Dans mes écrits, j’ai toujours évité de me positionner en raciste, contrairement à certains de mes compatriotes, car je trouve cela trop inculte. Cependant, face à la campagne d’exclusion et d’intoxication que certains partis politiques ont entreprise avec des hommes déroutés de leurs ambitions politiques et qui jurent d’œuvrer sans calcul pour se faire récupérer, je suis obligé par probité morale de dénoncer ces impuretés et ces manœuvres hégémonistes visant à imposer un homme par des jeux téléguidés et malhonnêtes. On n’est pas Leader politique par un simple jeu de hasard mais par un mérite soutenu par une confiance collective. C’est exaspérant et même navrant de voir des militants qui avaient choisi leurs leaders par conviction politique, se laisser emporter par la haine raciale qui vise tout simplement à diviser les Guinéens pour imposer un candidat soutenu par des forces extérieures.
Les choses sont maintenant claires, la campagne d’exclusion engagée et les manœuvres dilatoires du deuxième tour des élections présidentielles ne sont plus un mystère et visent tout simplement à remettre en cause le processus démocratique en Guinée au cas où le candidat perdant ne gagnerait pas à la place du candidat gagnant ; comprend qui peut.
A l’épreuve des faits, nous constatons que la « neutralité de l’armée » est une pure comédie. Elle a bel et bien son candidat. Le paradoxe est que Hadja Rabiatou Diallo, remplissant ses hautes fonctions politiques avec honneur et dignité, autrefois porte étendard du peuple, reste cette fois-ci inerte face à toutes ces manœuvres. « Ce n’est rien faire que de faire quand on peut mieux faire »

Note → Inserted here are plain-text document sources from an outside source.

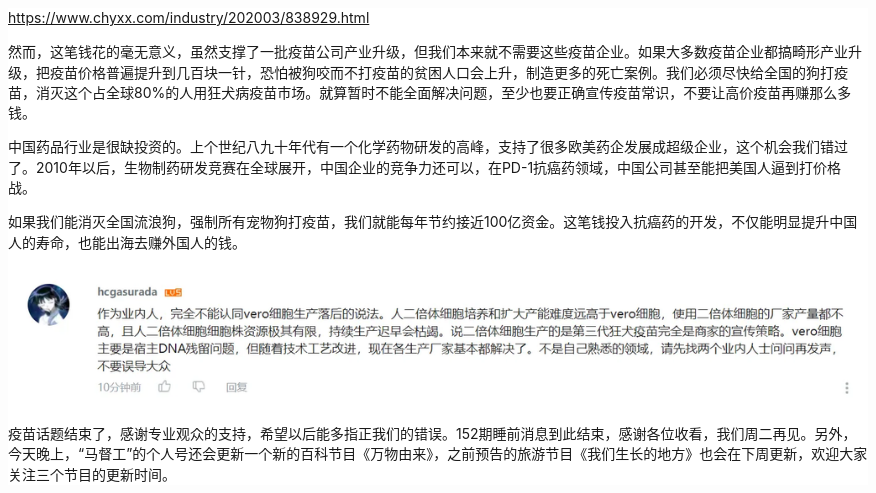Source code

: https://www.chyxx.com/industry/202003/838929.html

然而，这笔钱花的毫无意义，虽然支撑了一批疫苗公司产业升级，但我们本来就不需要这些疫苗企业。如果大多数疫苗企业都搞畸形产业升级，把疫苗价格普遍提升到几百块一针，恐怕被狗咬而不打疫苗的贫困人口会上升，制造更多的死亡案例。我们必须尽快给全国的狗打疫苗，消灭这个占全球80%的人用狂犬病疫苗市场。就算暂时不能全面解决问题，至少也要正确宣传疫苗常识，不要让高价疫苗再赚那么多钱。

中国药品行业是很缺投资的。上个世纪八九十年代有一个化学药物研发的高峰，支持了很多欧美药企发展成超级企业，这个机会我们错过了。2010年以后，生物制药研发竞赛在全球展开，中国企业的竞争力还可以，在PD-1抗癌药领域，中国公司甚至能把美国人逼到打价格战。

[](https://mp.weixin.qq.com/s/kSjaGC8diZ7Iqyly-wMq4g)

如果我们能消灭全国流浪狗，强制所有宠物狗打疫苗，我们就能每年节约接近100亿资金。这笔钱投入抗癌药的开发，不仅能明显提升中国人的寿命，也能出海去赚外国人的钱。

![](/images/btnews/btnews/0101_0200/0152/image3.webp)

疫苗话题结束了，感谢专业观众的支持，希望以后能多指正我们的错误。152期睡前消息到此结束，感谢各位收看，我们周二再见。另外，今天晚上，“马督工”的个人号还会更新一个新的百科节目《万物由来》，之前预告的旅游节目《我们生长的地方》也会在下周更新，欢迎大家关注三个节目的更新时间。
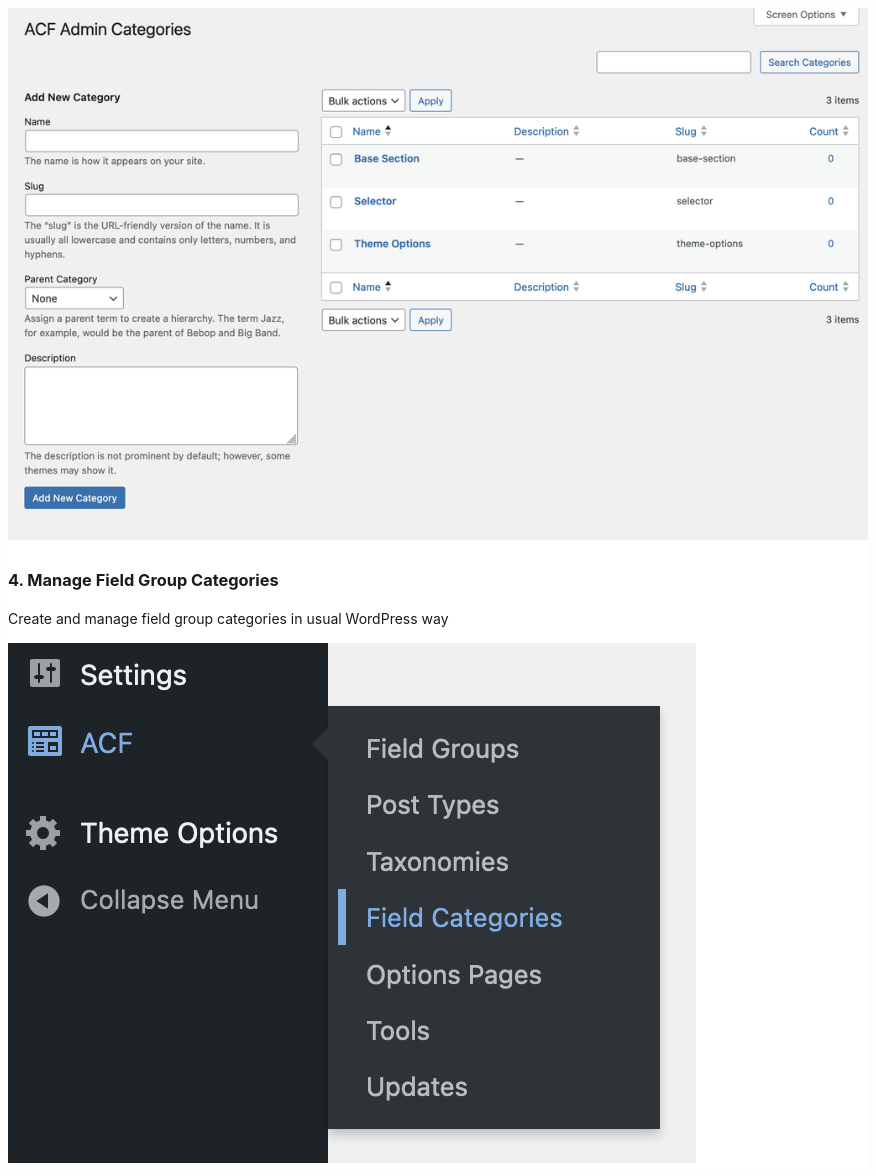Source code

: ![Admin Menu](https://raw.githubusercontent.com/code-soup/acf-admin-categories/develop/screenshots/screenshot-03.png)

### 4. Manage Field Group Categories
Create and manage field group categories in usual WordPress way

![Manage Field Group Categories](https://raw.githubusercontent.com/code-soup/acf-admin-categories/develop/screenshots/screenshot-04.png)
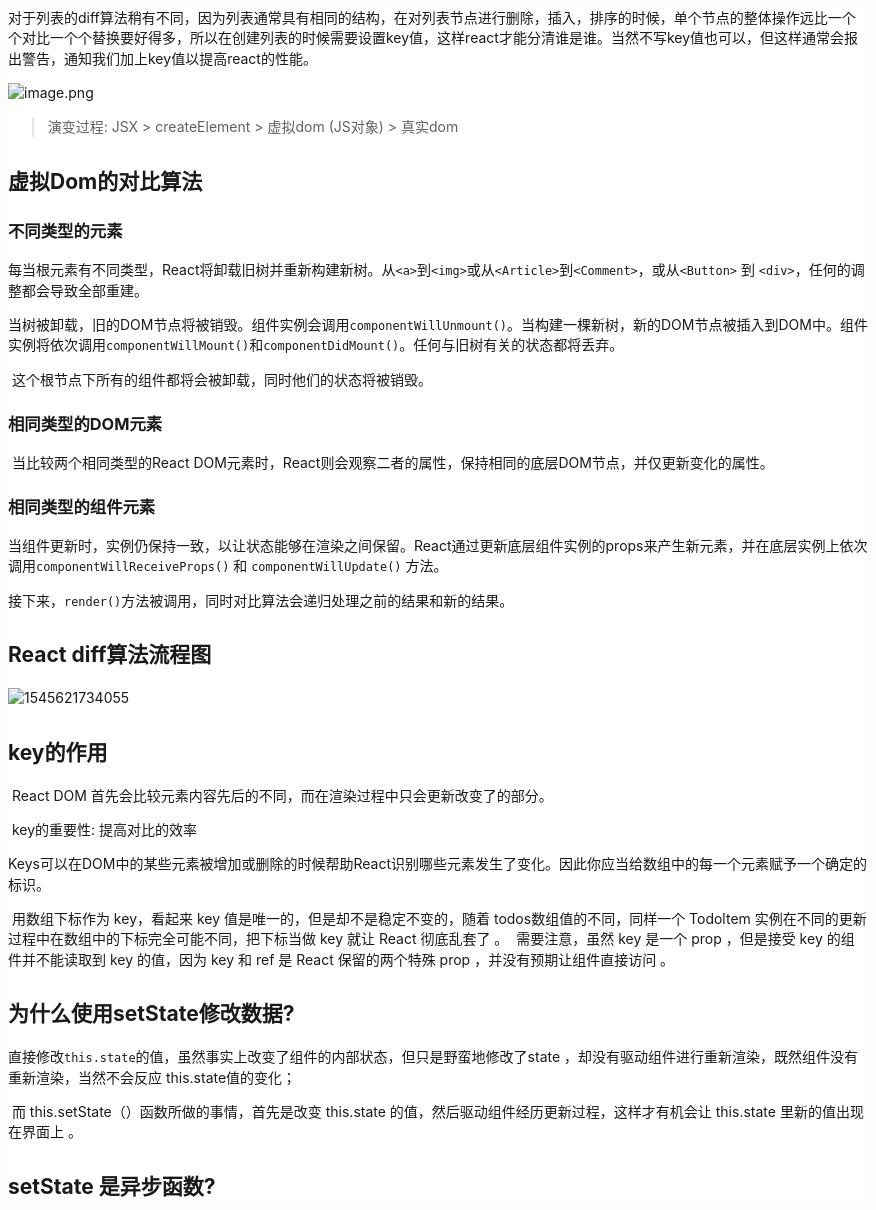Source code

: ​	对于列表的diff算法稍有不同，因为列表通常具有相同的结构，在对列表节点进行删除，插入，排序的时候，单个节点的整体操作远比一个个对比一个个替换要好得多，所以在创建列表的时候需要设置key值，这样react才能分清谁是谁。当然不写key值也可以，但这样通常会报出警告，通知我们加上key值以提高react的性能。

![image.png](https://upload-images.jianshu.io/upload_images/6541235-30533ee37b33be36.png?imageMogr2/auto-orient/strip%7CimageView2/2/w/1240)

> 演变过程: JSX > createElement > 虚拟dom (JS对象) > 真实dom

## 虚拟Dom的对比算法

### 不同类型的元素

​	每当根元素有不同类型，React将卸载旧树并重新构建新树。从`<a>`到`<img>`或从`<Article>`到`<Comment>`，或从`<Button>` 到 `<div>`，任何的调整都会导致全部重建。

​	当树被卸载，旧的DOM节点将被销毁。组件实例会调用`componentWillUnmount()`。当构建一棵新树，新的DOM节点被插入到DOM中。组件实例将依次调用`componentWillMount()`和`componentDidMount()`。任何与旧树有关的状态都将丢弃。

​	这个根节点下所有的组件都将会被卸载，同时他们的状态将被销毁。

### 相同类型的DOM元素

​	当比较两个相同类型的React DOM元素时，React则会观察二者的属性，保持相同的底层DOM节点，并仅更新变化的属性。

### 相同类型的组件元素

​	当组件更新时，实例仍保持一致，以让状态能够在渲染之间保留。React通过更新底层组件实例的props来产生新元素，并在底层实例上依次调用`componentWillReceiveProps()` 和 `componentWillUpdate()` 方法。

​	接下来，`render()`方法被调用，同时对比算法会递归处理之前的结果和新的结果。

## React diff算法流程图

![1545621734055](C:\Users\wangqi\AppData\Roaming\Typora\typora-user-images\1545621734055.png)

## key的作用

​	React DOM 首先会比较元素内容先后的不同，而在渲染过程中只会更新改变了的部分。

​	key的重要性: 提高对比的效率

​	Keys可以在DOM中的某些元素被增加或删除的时候帮助React识别哪些元素发生了变化。因此你应当给数组中的每一个元素赋予一个确定的标识。

​	用数组下标作为 key，看起来 key 值是唯一的，但是却不是稳定不变的，随着 todos数组值的不同，同样一个 Todoltem 实例在不同的更新过程中在数组中的下标完全可能不同，把下标当做 key 就让 React 彻底乱套了 。
​	需要注意，虽然 key 是一个 prop ，但是接受 key 的组件并不能读取到 key 的值，因为 key 和 ref 是 React 保留的两个特殊 prop ，并没有预期让组件直接访问 。 

## 为什么使用setState修改数据?

​	直接修改` this.state `的值，虽然事实上改变了组件的内部状态，但只是野蛮地修改了state ，却没有驱动组件进行重新渲染，既然组件没有重新渲染，当然不会反应 this.state值的变化；

​	而 this.setState（）函数所做的事情，首先是改变 this.state 的值，然后驱动组件经历更新过程，这样才有机会让 this.state 里新的值出现在界面上 。 

## setState 是异步函数?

Les multiples composantes ethniques et religieuses se trouvent dans les mailles de l’élite dirigeante qui elle aussi ne souhaite pas rendre le tablier de sitôt. Joue-t-on réellement franc jeu en Guinée ?
L’ingérence éhontée des grandes puissances dans les affaires intérieures de la Guinée continue de plus belle ; dans un cadre organisé de quelques Etats maffieux qui essaient d’utiliser les institutions sous-régionales comme une référence légale pour nous imposer leur volonté illégitime et immorale. Les Guinéens ne sont pas dupes, ils se lèveront comme un seul homme pour combattre toute ingérence extérieure. Cet avertissement vaut pour toutes les branches de la déstabilisation du processus démocratique en Guinée, y compris celles de l’intérieur du pays.
Nous voulons le deuxième tour des élections présidentielles maintenant car c’est par lui que se joue et se détermine notre destin.